---- EXCERPT PROVIDED

AME 446/546

Fuel Cell Fundamentals and Design

Fall 2006

The University of Arizona

 

Instructor:   Dr. Peiwen (Perry) Li

                      E-mail:  peiwen@ame.arizona.edu

                      Course email:  Peiwen@D2L.arizona.edu ; course website:  http://www.d2l.arizona.edu

                      Office:  N725  Phone: 626-7789

                      Office hours:   M 9:00-10:00;  W 11:00-12:00

                      Please use e-mails to get me outside office hours.

 

Text: Course notes will be provided to cover material in class. Please check your course account (your net ID  **@D2L.arizona.edu ) to get class material before and after each class.

Recommended:        Fuel Cell Systems Explained, James Larminie and Andrew Dicks, 2nd Edition, John Wiley & Sons Inc.

Optional References: Transport Phenomena in Fuel Cells, Edited by B. Sunden and M. Faghri, WIT Press.                                      

Major Technical Journals for Reference:

                                   ASME J. Fuel Cell Science and Technology

                                   Journal of Power Sources

                                   Journal of The Electrochemical Society

 

Lecture:         T and Th   9:30am – 10:45 am;   Communication 214  ( U of A map location 5C)

                        

TA:                 To be decided 

 

Course Description:

      A fuel cell is an electrochemical device that directly converts the energy from a fuel into electrical power. It has the potential for highly efficient and environmentally friendly power. Much attention has been put recently to the development of fuel cell systems for power sources including portable, stationary, and automotive applications.

--------
---- RECORD EXCERPTS

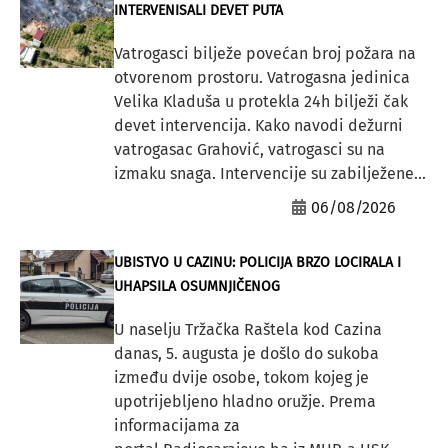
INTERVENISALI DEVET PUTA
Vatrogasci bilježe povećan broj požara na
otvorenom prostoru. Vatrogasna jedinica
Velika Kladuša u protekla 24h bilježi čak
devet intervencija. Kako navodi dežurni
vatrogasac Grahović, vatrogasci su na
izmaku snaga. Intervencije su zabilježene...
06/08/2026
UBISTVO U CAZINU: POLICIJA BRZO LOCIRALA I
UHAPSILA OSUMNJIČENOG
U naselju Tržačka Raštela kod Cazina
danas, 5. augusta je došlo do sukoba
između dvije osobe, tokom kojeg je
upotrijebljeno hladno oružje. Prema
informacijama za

--------

ACTION ITEM
From the fuel cell course syllabus, reproduce the passage that starts with the words "Office:  N725  Phone: 626-7789" and stops after the words "Wiley & Sons Inc.".

FINISHED TASK
Office:  N725  Phone: 626-7789

                      Office hours:   M 9:00-10:00;  W 11:00-12:00

                      Please use e-mails to get me outside office hours.

 

Text: Course notes will be provided to cover material in class. Please check your course account (your net ID  **@D2L.arizona.edu ) to get class material before and after each class.

Recommended:        Fuel Cell Systems Explained, James Larminie and Andrew Dicks, 2nd Edition, John Wiley & Sons Inc.